7. Existence / E. Categories / 4. Category Realism
Maybe categories are just the different ways that things depend on basic substances [Schaffer,J]
     Full Idea: Maybe the categories are determined by the different grounding relations, ..so that categories just are the ways things depend on substances. ...Categories are places in the dependence ordering.
     From: Jonathan Schaffer (On What Grounds What [2009], 1.3)
9. Objects / C. Structure of Objects / 8. Parts of Objects / c. Wholes from parts
There exist heaps with no integral unity, so we should accept arbitrary composites in the same way [Schaffer,J]
     Full Idea: I am happy to accept universal composition, on the grounds that there are heaps, piles etc with no integral unity, and that arbitrary composites are no less unified than heaps.
     From: Jonathan Schaffer (On What Grounds What [2009], 2.1 n11)
     A reaction: The metaphysical focus is then placed on what constitutes 'integral unity', which is precisely the question which most interested Aristotle. Clearly if there is nothing more to an entity than its components, scattering them isn't destruction.
The notion of 'grounding' can explain integrated wholes in a way that mere aggregates can't [Schaffer,J]
     Full Idea: The notion of grounding my capture a crucial mereological distinction (missing from classical mereology) between an integrated whole with genuine unity, and a mere aggregate. x is an integrated whole if it grounds its proper parts.
     From: Jonathan Schaffer (On What Grounds What [2009], 3.1)
     A reaction: That gives a nice theoretical notion, but if you remove each of the proper parts, does x remain? Is it a bare particular? I take it that it will have to be an abstract principle, the one Aristotle was aiming at with his notion of 'form'. Schaffer agrees.
10. Modality / E. Possible worlds / 1. Possible Worlds / b. Impossible worlds
Belief in impossible worlds may require dialetheism [Schaffer,J]
     Full Idea: One motivation for dialetheism is the view that there are impossible worlds.
     From: Jonathan Schaffer (On What Grounds What [2009], 2.3)
11. Knowledge Aims / B. Certain Knowledge / 2. Common Sense Certainty
'Moorean certainties' are more credible than any sceptical argument [Schaffer,J]
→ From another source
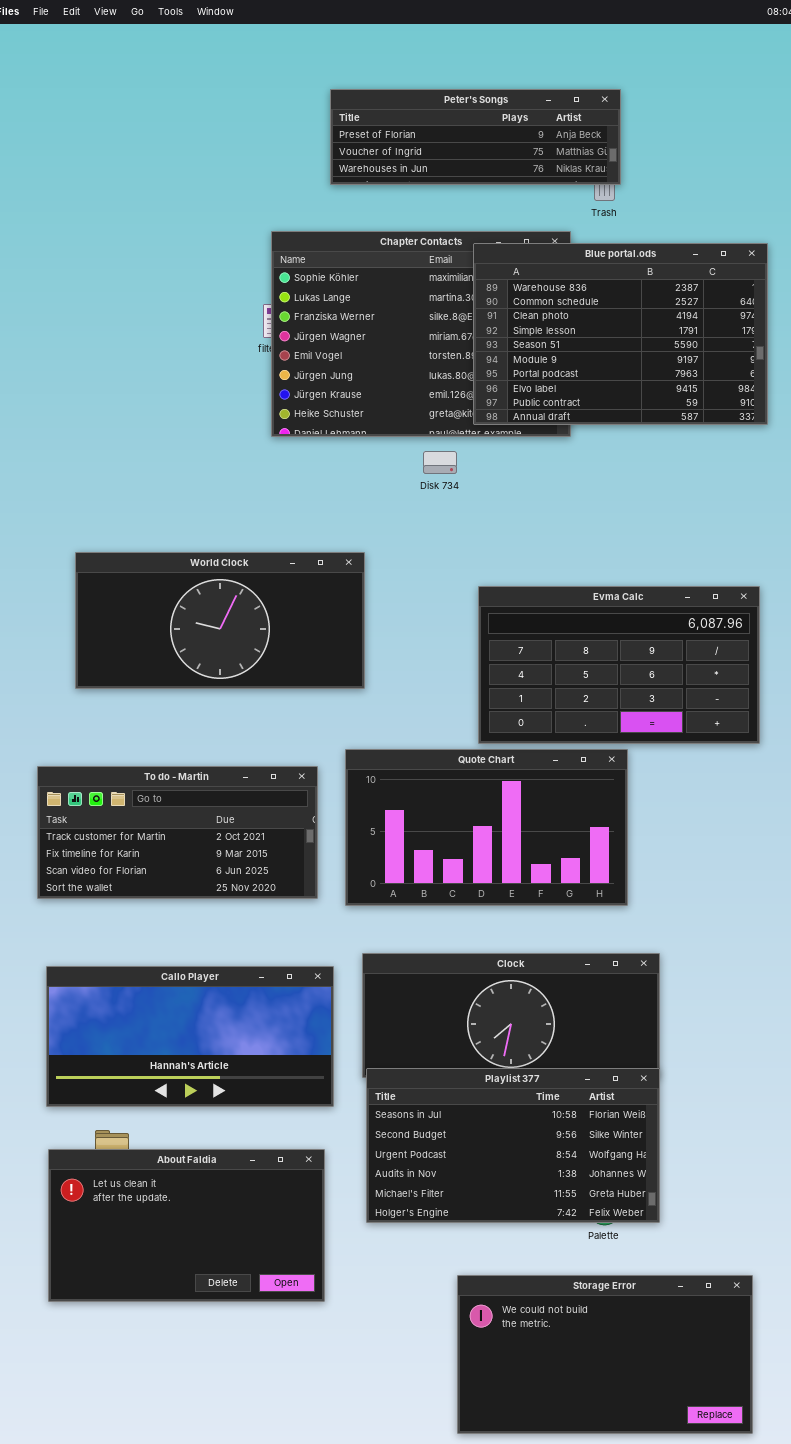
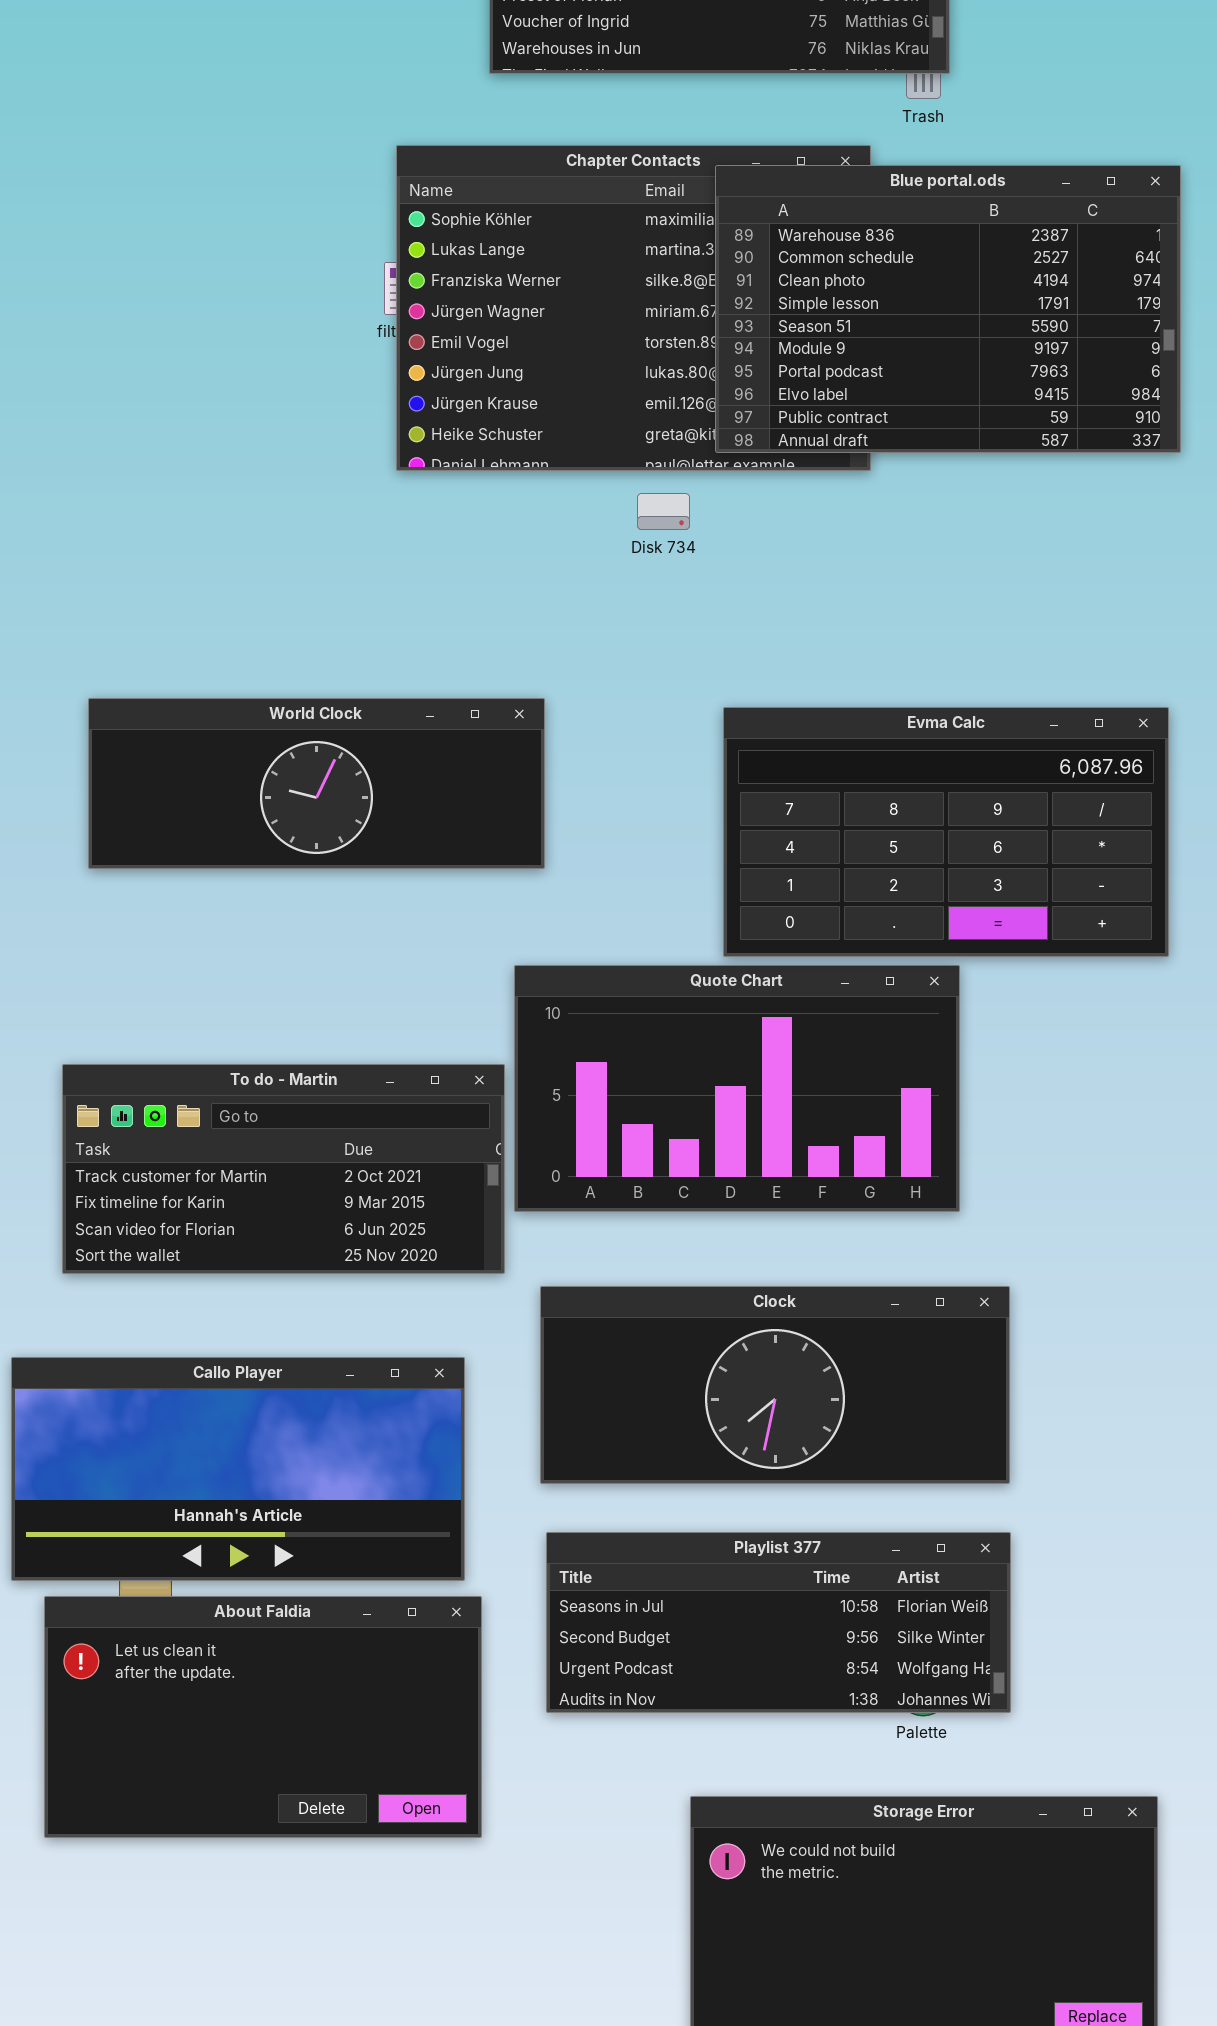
World Clock: [75,552,365,689] -> [88,698,545,869], resized
To do - Martin: [37,766,318,899] -> [62,1064,505,1274], moved
Callo Player: [46,966,334,1107] -> [11,1357,465,1581], moved
Playlist 377: [366,1068,660,1223] -> [546,1532,1011,1713], resized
     Full Idea: A 'Moorean certainty' is when something is more credible than any philosopher's argument to the contrary.
     From: Jonathan Schaffer (On What Grounds What [2009], 2.1)
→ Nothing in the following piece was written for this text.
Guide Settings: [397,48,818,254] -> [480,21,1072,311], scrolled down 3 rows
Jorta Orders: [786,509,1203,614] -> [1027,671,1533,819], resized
     A reaction: The reference is to G.E. Moore's famous claim that the existence of his hand is more certain than standard sceptical arguments. It sounds empiricist, but they might be parallel rational truths, of basic logic or arithmetic.
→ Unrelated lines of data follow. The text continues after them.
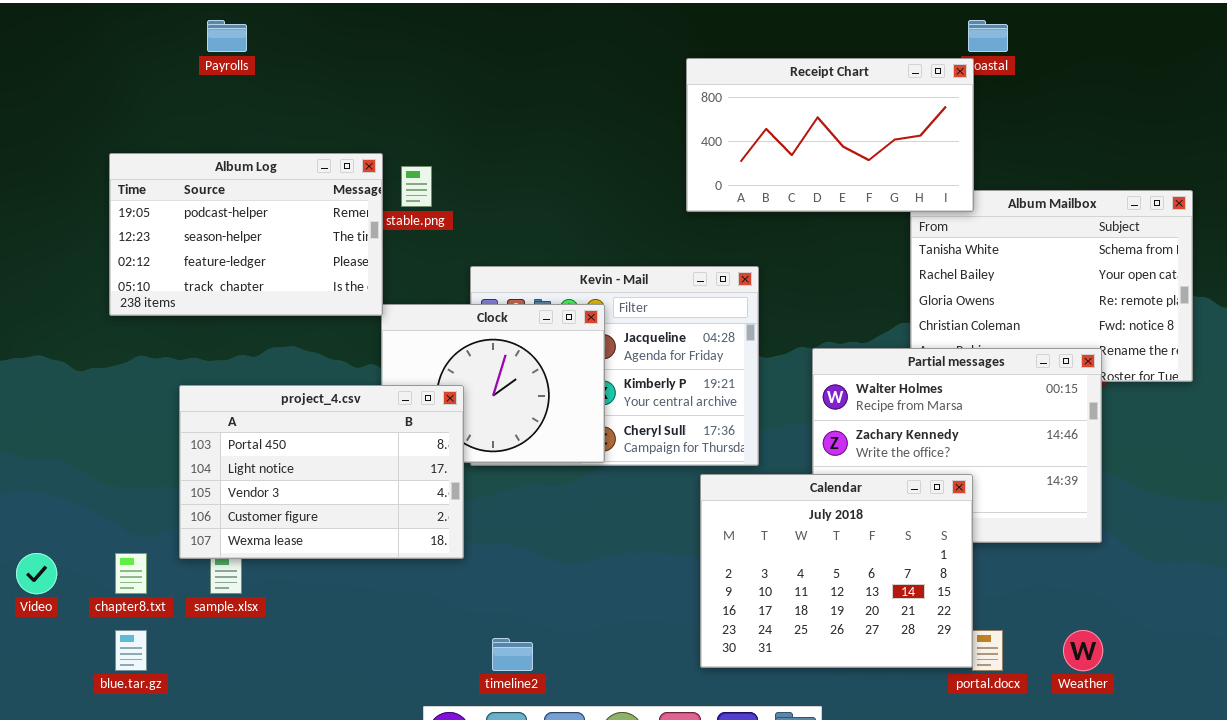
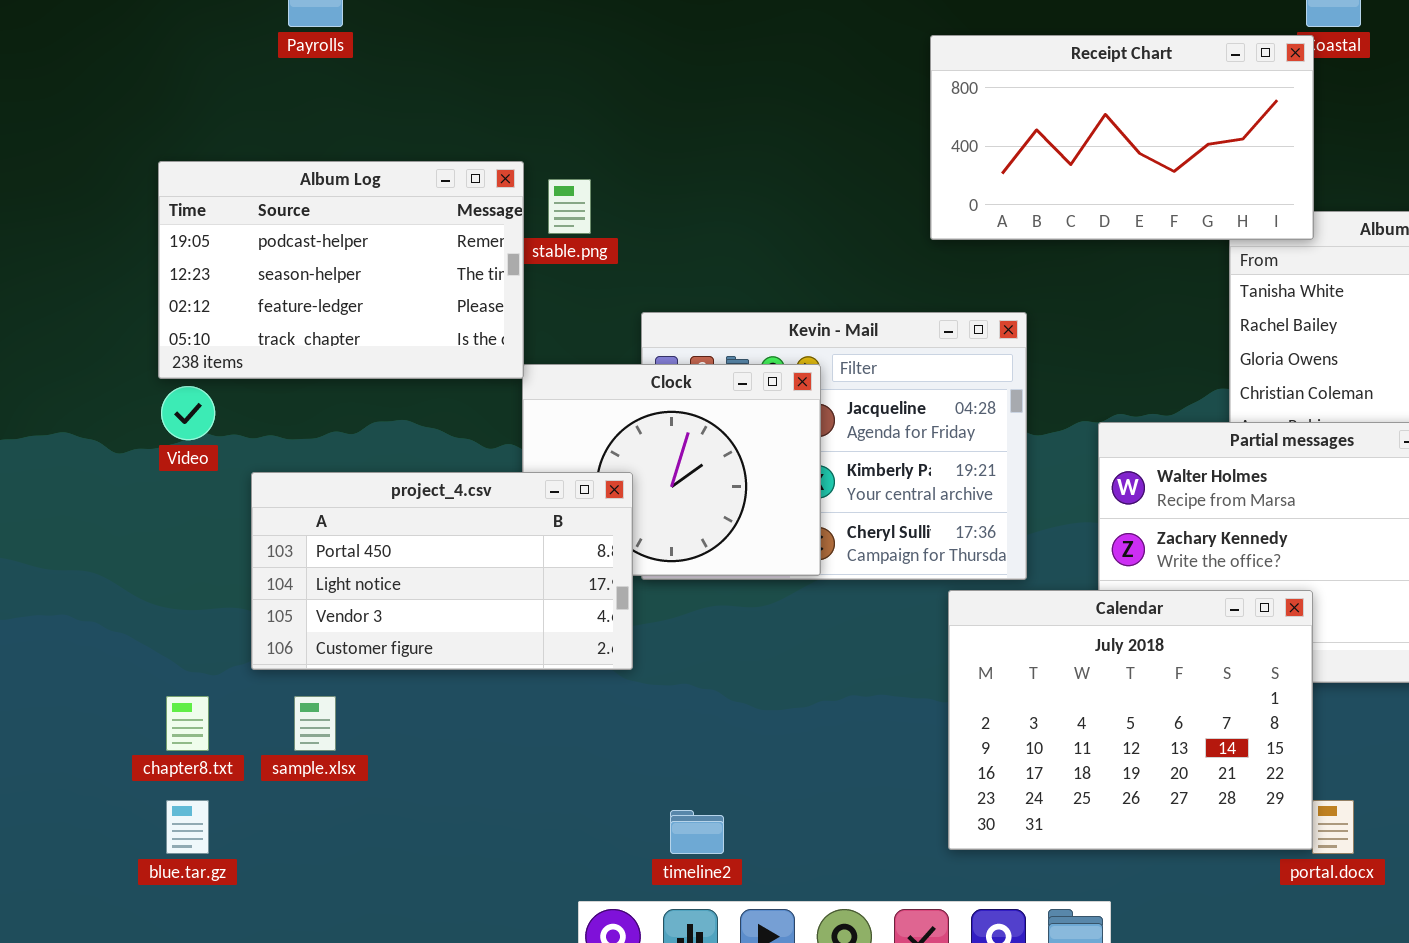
project_4.csv: [179,385,464,559] -> [251,472,633,670], resized
Video: [16,553,57,594] -> [161,386,215,440], moved

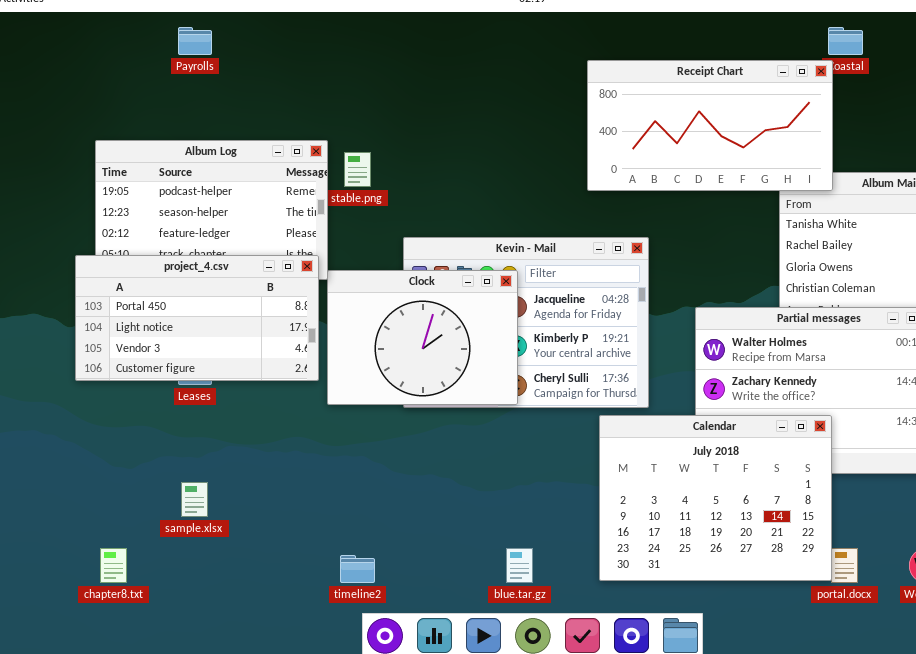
project_4.csv: [251,472,633,670] -> [75,255,319,381], moved
chapter8.txt: [166,696,209,751] -> [100,548,127,583], moved
blue.tar.gz: [166,800,209,854] -> [506,548,533,583], moved
timeline2: [670,810,724,854] -> [340,555,375,583], moved

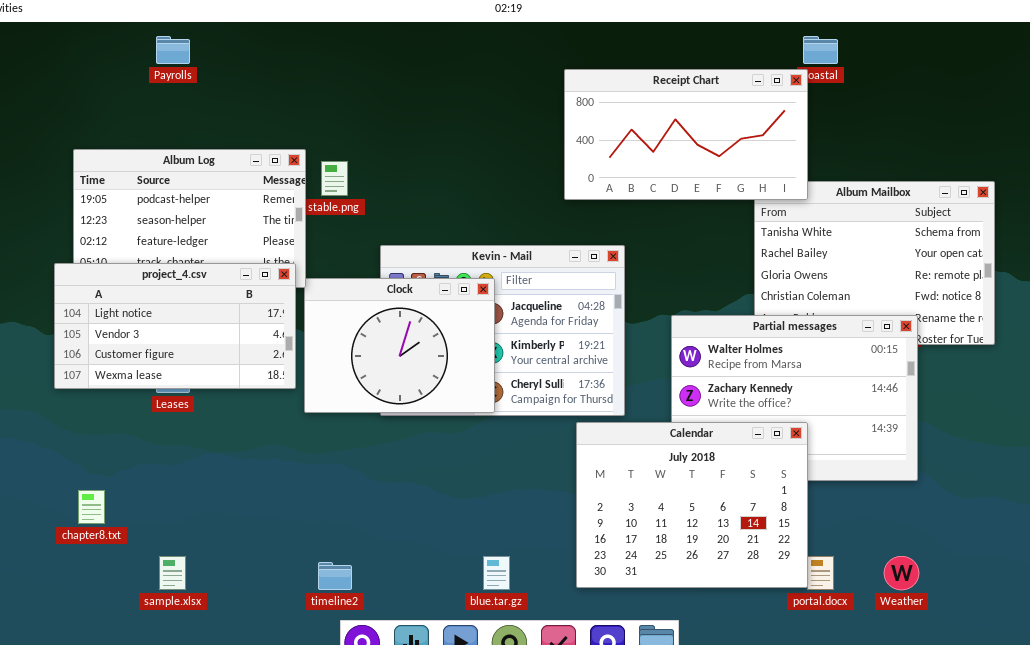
project_4.csv: [75,255,319,381] -> [54,263,296,389], scrolled down 1 row
sample.xlsx: [181,482,208,517] -> [159,556,186,590], moved
chapter8.txt: [100,548,127,583] -> [78,490,105,524], moved

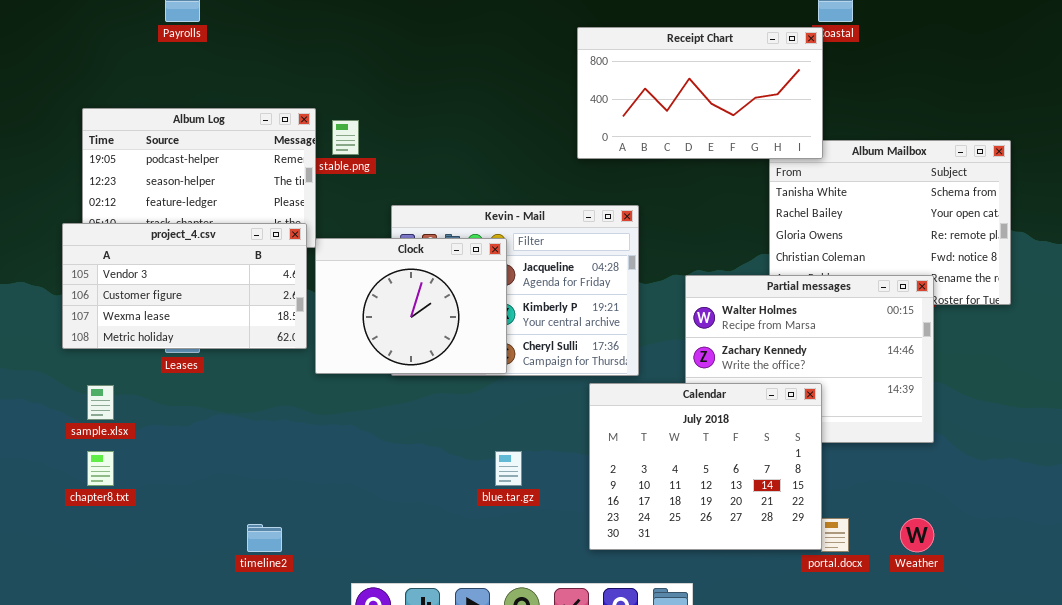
project_4.csv: [54,263,296,389] -> [62,223,307,349], scrolled down 1 row
sample.xlsx: [159,556,186,590] -> [87,385,114,420], moved
blue.tar.gz: [483,556,510,590] -> [495,451,522,486], moved
timeline2: [318,562,352,590] -> [247,524,282,552], moved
19. Language / F. Communication / 3. Denial
We learn 'not' along with affirmation, by learning to either affirm or deny a sentence [Rumfitt]
     Full Idea: The standard view is that affirming not-A is more complex than affirming the atomic sentence A itself, with the latter determining its sense. But we could learn 'not' directly, by learning at once how to either affirm A or reject A.
     From: Ian Rumfitt ("Yes" and "No" [2000], IV)
     A reaction: [compressed] This seems fairly anti-Fregean in spirit, because it looks at the psychology of how we learn 'not' as a way of clarifying what we mean by it, rather than just looking at its logical behaviour (and thus giving it a secondary role).
26. Natural Theory / C. Causation / 3. Final causes
Power rules in efficient causes, but wisdom rules in connecting them to final causes [Leibniz]
     Full Idea: In all of nature efficient causes correspond to final causes, because everything proceeds from a cause which is not only powerful, but wise; and with the rule of power through efficient causes, there is involved the rule of wisdom through final causes.
     From: Gottfried Leibniz (Metaphysical conseqs of principle of reason [1712], §5)
     A reaction: Nowadays this carrot-and-stick view of causation is unfashionable, but I won't rule it out. The deepest 'why?' we can ask won't just go away. This unity by a divine mind strikes me as too simple, but Leibniz is right to try to unify Aristotelian causes.